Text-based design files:
########

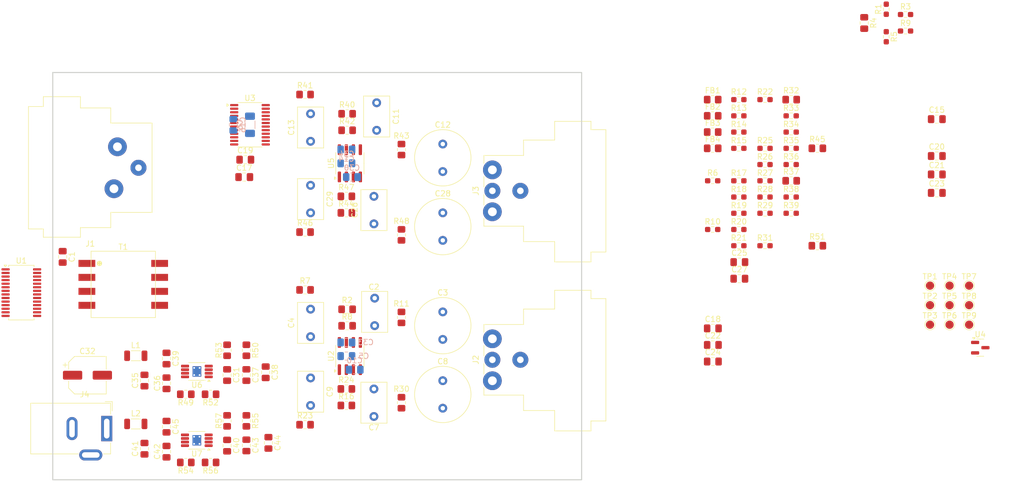
<source format=kicad_pcb>
(kicad_pcb
	(version 20240108)
	(generator "pcbnew")
	(generator_version "8.0")
	(general
		(thickness 1.6)
		(legacy_teardrops no)
	)
	(paper "A4")
	(layers
		(0 "F.Cu" signal)
		(31 "B.Cu" signal)
		(32 "B.Adhes" user "B.Adhesive")
		(33 "F.Adhes" user "F.Adhesive")
		(34 "B.Paste" user)
		(35 "F.Paste" user)
		(36 "B.SilkS" user "B.Silkscreen")
		(37 "F.SilkS" user "F.Silkscreen")
		(38 "B.Mask" user)
		(39 "F.Mask" user)
		(40 "Dwgs.User" user "User.Drawings")
		(41 "Cmts.User" user "User.Comments")
		(42 "Eco1.User" user "User.Eco1")
		(43 "Eco2.User" user "User.Eco2")
		(44 "Edge.Cuts" user)
		(45 "Margin" user)
		(46 "B.CrtYd" user "B.Courtyard")
		(47 "F.CrtYd" user "F.Courtyard")
		(48 "B.Fab" user)
		(49 "F.Fab" user)
		(50 "User.1" user)
		(51 "User.2" user)
		(52 "User.3" user)
		(53 "User.4" user)
		(54 "User.5" user)
		(55 "User.6" user)
		(56 "User.7" user)
		(57 "User.8" user)
		(58 "User.9" user)
	)
	(setup
		(pad_to_mask_clearance 0)
		(allow_soldermask_bridges_in_footprints no)
		(pcbplotparams
			(layerselection 0x00010fc_ffffffff)
			(plot_on_all_layers_selection 0x0000000_00000000)
			(disableapertmacros no)
			(usegerberextensions no)
			(usegerberattributes yes)
			(usegerberadvancedattributes yes)
			(creategerberjobfile yes)
			(dashed_line_dash_ratio 12.000000)
			(dashed_line_gap_ratio 3.000000)
			(svgprecision 4)
			(plotframeref no)
			(viasonmask no)
			(mode 1)
			(useauxorigin no)
			(hpglpennumber 1)
			(hpglpenspeed 20)
			(hpglpendiameter 15.000000)
			(pdf_front_fp_property_popups yes)
			(pdf_back_fp_property_popups yes)
			(dxfpolygonmode yes)
			(dxfimperialunits yes)
			(dxfusepcbnewfont yes)
			(psnegative no)
			(psa4output no)
			(plotreference yes)
			(plotvalue yes)
			(plotfptext yes)
			(plotinvisibletext no)
			(sketchpadsonfab no)
			(subtractmaskfromsilk no)
			(outputformat 1)
			(mirror no)
			(drillshape 1)
			(scaleselection 1)
			(outputdirectory "")
		)
	)
	(net 0 "")
	(net 1 "Net-(J1-Pad1)")
	(net 2 "Net-(C1-Pad1)")
	(net 3 "/XLR_L_+")
	(net 4 "/XLR_L_-")
	(net 5 "Earth")
	(net 6 "/XLR_R_+")
	(net 7 "/XLR_R_-")
	(net 8 "GND")
	(net 9 "Net-(C32-Pad1)")
	(net 10 "Net-(C3-Pad2)")
	(net 11 "Net-(C4-Pad2)")
	(net 12 "/Vcom")
	(net 13 "Net-(C8-Pad2)")
	(net 14 "Net-(U5A-+)")
	(net 15 "Net-(C11-Pad1)")
	(net 16 "Net-(C12-Pad2)")
	(net 17 "Net-(C13-Pad2)")
	(net 18 "Net-(U3B-VDD)")
	(net 19 "Net-(U3B-VCC1)")
	(net 20 "Net-(U1A-VCC)")
	(net 21 "Net-(U1A-VDD)")
	(net 22 "Net-(U1A-FILT)")
	(net 23 "Net-(C27-Pad2)")
	(net 24 "Net-(C28-Pad2)")
	(net 25 "+3.3V")
	(net 26 "Net-(U6-FB)")
	(net 27 "+5V")
	(net 28 "Net-(U6-IN)")
	(net 29 "Net-(U6-NR{slash}SS)")
	(net 30 "Net-(U7-FB)")
	(net 31 "Net-(U7-IN)")
	(net 32 "Net-(U7-NR{slash}SS)")
	(net 33 "Net-(C2-Pad1)")
	(net 34 "Net-(U1B-RXIN)")
	(net 35 "Net-(U1B-SCKO)")
	(net 36 "Net-(U3A-SCKI)")
	(net 37 "Net-(U3A-VOUTL-)")
	(net 38 "Net-(U2B-+)")
	(net 39 "Net-(U3A-BCK)")
	(net 40 "Net-(U1B-BCKO)")
	(net 41 "Net-(U3A-LRCLK)")
	(net 42 "Net-(U1B-LRCKO)")
	(net 43 "Net-(U3A-DIN)")
	(net 44 "Net-(U1B-DOUT)")
	(net 45 "Net-(U3A-~{RST})")
	(net 46 "/RSTN")
	(net 47 "Net-(C7-Pad1)")
	(net 48 "Net-(C9-Pad2)")
	(net 49 "Net-(U3A-FMT)")
	(net 50 "Net-(U1C-PSCK1)")
	(net 51 "Net-(U1C-PSCK0)")
	(net 52 "Net-(U1C-FMT1)")
	(net 53 "Net-(U1C-FMT0)")
	(net 54 "Net-(U1C-CKSEL)")
	(net 55 "Net-(U3A-VOUTL+)")
	(net 56 "Net-(U2A-+)")
	(net 57 "/AMUTE")
	(net 58 "Net-(U3A-MODE)")
	(net 59 "/DEMP")
	(net 60 "Net-(R29-Pad2)")
	(net 61 "Net-(R31-Pad2)")
	(net 62 "Net-(U1C-ERROR)")
	(net 63 "Net-(U1C-EMPH)")
	(net 64 "Net-(U3A-VOUTR+)")
	(net 65 "Net-(C29-Pad2)")
	(net 66 "Net-(C26-Pad1)")
	(net 67 "Net-(U3A-VOUTR-)")
	(net 68 "Net-(U5B-+)")
	(net 69 "Net-(U6-EN)")
	(net 70 "Net-(U7-EN)")
	(net 71 "Net-(U1B-BFRAME)")
	(net 72 "Net-(U1C-FSOUT0)")
	(net 73 "Net-(U3A-ZERO1)")
	(net 74 "Net-(U1C-CLKST)")
	(net 75 "Net-(U1C-FSOUT1)")
	(net 76 "Net-(U3A-ZERO2)")
	(net 77 "Net-(U1C-COUT)")
	(net 78 "Net-(U1C-UOUT)")
	(net 79 "Net-(U1C-~{AUDIO})")
	(net 80 "unconnected-(U1A-RSV-Pad19)")
	(net 81 "unconnected-(U1A-XTO-Pad7)")
	(net 82 "unconnected-(U1A-XTI-Pad8)")
	(net 83 "unconnected-(U6-NC-Pad3)")
	(net 84 "unconnected-(U6-NC-Pad7)")
	(net 85 "unconnected-(U7-NC-Pad7)")
	(net 86 "unconnected-(U7-NC-Pad3)")
	(net 87 "Net-(C1-Pad2)")
	(net 88 "Net-(J1-Pad3)")
	(net 89 "Net-(R1-Pad1)")
	(net 90 "Net-(R4-Pad2)")
	(footprint "Capacitor_THT:C_Radial_D10.0mm_H12.5mm_P5.00mm" (layer "F.Cu") (at 91.5 68.5 90))
	(footprint "Resistor_SMD:R_0603_1608Metric_Pad0.98x0.95mm_HandSolder" (layer "F.Cu") (at 145.2425 39.675))
	(footprint "Resistor_SMD:R_0805_2012Metric_Pad1.20x1.40mm_HandSolder" (layer "F.Cu") (at 74.135 63.025))
	(footprint "Capacitor_THT:C_Radial_D10.0mm_H12.5mm_P5.00mm" (layer "F.Cu") (at 91.5 45.5 -90))
	(footprint "Resistor_SMD:R_0603_1608Metric_Pad0.98x0.95mm_HandSolder" (layer "F.Cu") (at 149.9925 42.625))
	(footprint "Resistor_SMD:R_0805_2012Metric_Pad1.20x1.40mm_HandSolder" (layer "F.Cu") (at 140.4925 24.925))
	(footprint "TestPoint:TestPoint_Pad_D1.5mm" (layer "F.Cu") (at 179.9425 65.825))
	(footprint "Resistor_SMD:R_0805_2012Metric_Pad1.20x1.40mm_HandSolder" (layer "F.Cu") (at 74.135 27.5))
	(footprint "Capacitor_SMD:CP_Elec_6.3x7.7" (layer "F.Cu") (at 27 75))
	(footprint "Resistor_SMD:R_0805_2012Metric_Pad1.20x1.40mm_HandSolder" (layer "F.Cu") (at 66.5 24))
	(footprint "TestPoint:TestPoint_Pad_D1.5mm" (layer "F.Cu") (at 183.4925 62.275))
	(footprint "Resistor_SMD:R_0603_1608Metric_Pad0.98x0.95mm_HandSolder" (layer "F.Cu") (at 145.2425 51.475))
	(footprint "TestPoint:TestPoint_Pad_D1.5mm" (layer "F.Cu") (at 183.4925 58.725))
	(footprint "Capacitor_SMD:C_0805_2012Metric_Pad1.18x1.45mm_HandSolder" (layer "F.Cu") (at 168 11 -90))
	(footprint "Resistor_SMD:R_0805_2012Metric_Pad1.20x1.40mm_HandSolder" (layer "F.Cu") (at 44.85 90.855))
	(footprint "TestPoint:TestPoint_Pad_D1.5mm" (layer "F.Cu") (at 179.9425 58.725))
	(footprint "Resistor_SMD:R_0603_1608Metric_Pad0.98x0.95mm_HandSolder" (layer "F.Cu") (at 154.7425 30.825))
	(footprint "Resistor_SMD:R_0603_1608Metric_Pad0.98x0.95mm_HandSolder" (layer "F.Cu") (at 140.4925 39.675))
	(footprint "Connector_Audio:Jack_XLR_Neutrik_NC3MAH-0_Horizontal" (layer "F.Cu") (at 100.5 45.31 90))
	(footprint "Connector_Audio:Jack_XLR_Neutrik_NC3FAH1-0_Horizontal" (layer "F.Cu") (at 31.81 41.12 180))
	(footprint "Resistor_SMD:R_0603_1608Metric_Pad0.98x0.95mm_HandSolder" (layer "F.Cu") (at 145.2425 30.825))
	(footprint "Capacitor_SMD:C_0805_2012Metric_Pad1.18x1.45mm_HandSolder" (layer "F.Cu") (at 37.35 75.97 90))
	(footprint "Resistor_SMD:R_0805_2012Metric_Pad1.20x1.40mm_HandSolder" (layer "F.Cu") (at 154.7425 24.925))
	(footprint "Capacitor_THT:C_Rect_L7.2mm_W4.5mm_P5.00mm_FKS2_FKP2_MKS2_MKP2" (layer "F.Cu") (at 67.5 40.5 -90))
	(footprint "Resistor_SMD:R_0805_2012Metric_Pad1.20x1.40mm_HandSolder" (layer "F.Cu") (at 74.135 66.025))
	(footprint "Package_SO:TSSOP-24_4.4x7.8mm_P0.65mm" (layer "F.Cu") (at 56.5 29.5))
	(footprint "Resistor_SMD:R_0805_2012Metric_Pad1.20x1.40mm_HandSolder" (layer "F.Cu") (at 84 80 -90))
	(footprint "Resistor_SMD:R_0805_2012Metric_Pad1.20x1.40mm_HandSolder" (layer "F.Cu") (at 44.85 78.47))
	(footprint "Capacitor_SMD:C_0805_2012Metric_Pad1.18x1.45mm_HandSolder" (layer "F.Cu") (at 55.4625 39))
	(footprint "Connector_Audio:Jack_XLR_Neutrik_NC3MAH-0_Horizontal" (layer "F.Cu") (at 100.5 76.01 90))
	(footprint "Capacitor_SMD:C_0805_2012Metric_Pad1.18x1.45mm_HandSolder" (layer "F.Cu") (at 52.35 87.795 -90))
	(footprint "Capacitor_SMD:C_0805_2012Metric_Pad1.18x1.45mm_HandSolder" (layer "F.Cu") (at 22.5 53.5 -90))
	(footprint "Capacitor_SMD:C_0805_2012Metric_Pad1.18x1.45mm_HandSolder" (layer "F.Cu") (at 41.35 76.47 90))
	(footprint "Resistor_SMD:R_0805_2012Metric_Pad1.20x1.40mm_HandSolder" (layer "F.Cu") (at 66.5 59.5))
	(footprint "TestPoint:TestPoint_Pad_D1.5mm" (layer "F.Cu") (at 187.0425 62.275))
	(footprint "Resistor_SMD:R_0603_1608Metric_Pad0.98x0.95mm_HandSolder" (layer "F.Cu") (at 140.4925 48.525))
	(footprint "Resistor_SMD:R_0603_1608Metric_Pad0.98x0.95mm_HandSolder" (layer "F.Cu") (at 172 8.5 90))
	(footprint "Resistor_SMD:R_0805_2012Metric_Pad1.20x1.40mm_HandSolder" (layer "F.Cu") (at 159.4925 33.775))
	(footprint "Capacitor_SMD:C_0805_2012Metric_Pad1.18x1.45mm_HandSolder" (layer "F.Cu") (at 140.5225 72.515))
	(footprint "Capacitor_THT:C_Radial_D10.0mm_H12.5mm_P5.00mm" (layer "F.Cu") (at 91.5 38 90))
	(footprint "Capacitor_THT:C_Radial_D10.0mm_H12.5mm_P5.00mm" (layer "F.Cu") (at 91.5 76 -90))
	(footprint "Resistor_SMD:R_0805_2012Metric_Pad1.20x1.40mm_HandSolder" (layer "F.Cu") (at 55.85 83.295 -90))
	(footprint "TestPoint:TestPoint_Pad_D1.5mm" (layer "F.Cu") (at 187.0425 58.725))
	(footprint "Package_SO:SOIC-8_3.9x4.9mm_P1.27mm"
		(layer "F.Cu")
		(uuid "506506d4-2306-43f0-ba0e-06cc10ff41a0")
		(at 74.635 36.5 90)
		(desc
... [400726 chars truncated]
</source>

########

Exercise requirements: Note down each line above where the word "slash" occurs.

Output of the task:
	(net 29 "Net-(U6-NR{slash}SS)")
	(net 32 "Net-(U7-NR{slash}SS)")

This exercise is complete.